Australia tidak memiliki industri ataupun ekosistem pertembakauan yang memberikan kontribusi terhadap pendapatan negara, penyerapan tenaga kerja, hingga hilirisasi ekspor produk tembakau manufaktur seperti di Indonesia.
"Negara yang mampu melakukan ekspor ke luar negeri seperti Indonesia telah memperoleh pendapatan dari sana. Kita juga pernah melawan kebijakan-kebijakan negara untuk mengenakan plain packaging itu, tetapi sekarang mau menerapkan di Indonesia," ujar Hikmahanto.
3. Bertentangan dengan kebijakan Presiden Prabowo Subianto

Hikmahanto melihat bahwa agenda-agenda yang dibawa Kemenkes melalui PP 28/2024 maupun Rancangan Permenkes berkiblat pada FCTC yang telah dipelajar secara seksama oleh Indonesia dan memilih untuk tidak meratifikasinya. Hal ini menunjukkan, Indonesia seakan tidak berdaulat dalam menentukan arah kebijakan.
"Kita tidak dan jangan pernah tunduk dengan FCTC, tapi mereka memaksa lewat Kemenkes supaya ketentuan-ketentuan yang ada dalam FCTC itu diadopsi. Jadi bukan diratifikasi, diadopsi ke dalam hukum Indonesia," kata Hikmahanto.

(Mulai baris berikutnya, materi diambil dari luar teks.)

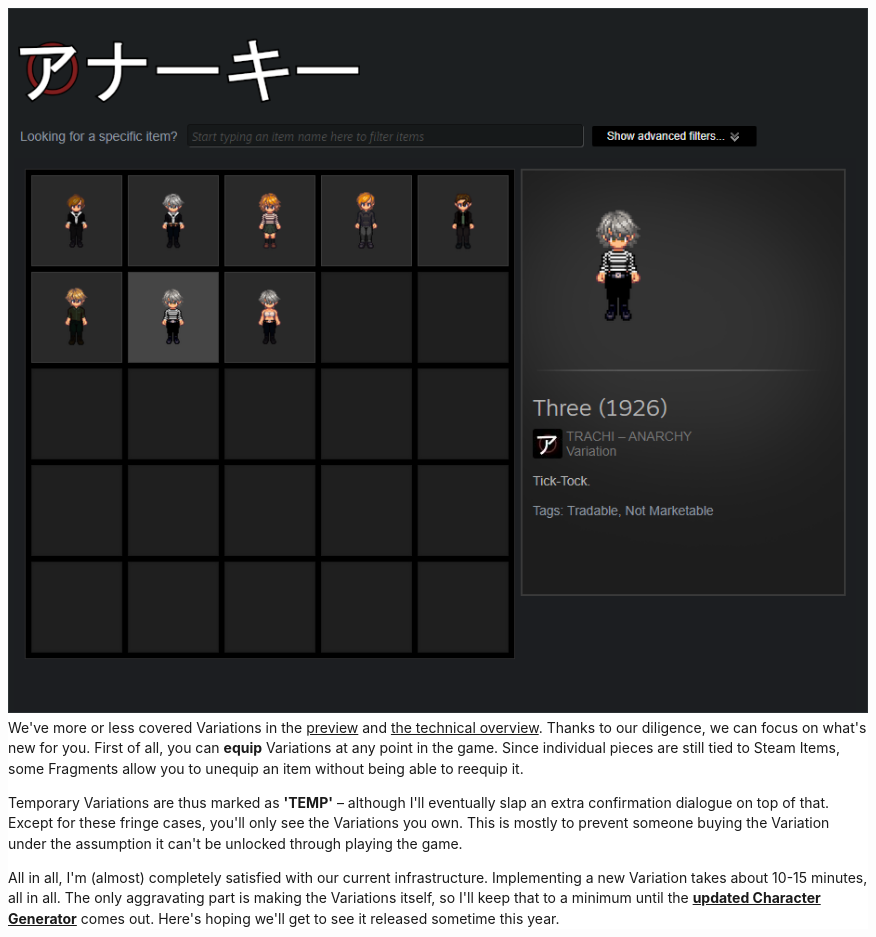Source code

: ![](../../../../../assets/blog/images/steam/2024/bb08b05281917b0c804e5931790286883958d180.png)
We've more or less covered Variations in the [preview](https://steamcommunity.com/games/2169000/announcements/detail/4188989134099863985) and [the technical overview](https://store.steampowered.com/news/app/2169000/view/4151835070979945097). Thanks to our diligence, we can focus on what's new for you. First of all, you can **equip** Variations at any point in the game. Since individual pieces are still tied to Steam Items, some Fragments allow you to unequip an item without being able to reequip it. 

Temporary Variations are thus marked as **'TEMP'** – although I'll eventually slap an extra confirmation dialogue on top of that. Except for these fringe cases, you'll only see the Variations you own. This is mostly to prevent someone buying the Variation under the assumption it can't be unlocked through playing the game.

All in all, I'm (almost) completely satisfied with our current infrastructure. Implementing a new Variation takes about 10-15 minutes, all in all. The only aggravating part is making the Variations itself, so I'll keep that to a minimum until the [**updated Character Generator**](https://visustella.itch.io/stella-character-generator/devlog/734300/may-2024-follow-up-progress) comes out. Here's hoping we'll get to see it released sometime this year.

Tindakan diam-diam mengadopsi ketentuan FCTC ke dalam kebijakan dinilai Hikmahanto tidak sesuai dengan pandangan Presiden Republik Indonesia Prabowo Subianto. Hikmahanto mengatakan, dalam berbagai kesempatan, Prabowo telah menegaskan melawan berbagai macam bentuk intervensi dari luar negeri dan berkomitmen menjadikan Indonesia lepas dari segala intervensi asing.
"Jadi jangan kita mau percaya dengan apa yang disampaikan dari luar negeri. Pak Prabowo menegakkan hal itu. Kita negara besar. Kita harus tegak mempertahankan kedaulatan. Apa yang terbaik untuk Indonesia, itulah kebijakan yang harus diambil," tutur Hikmahanto.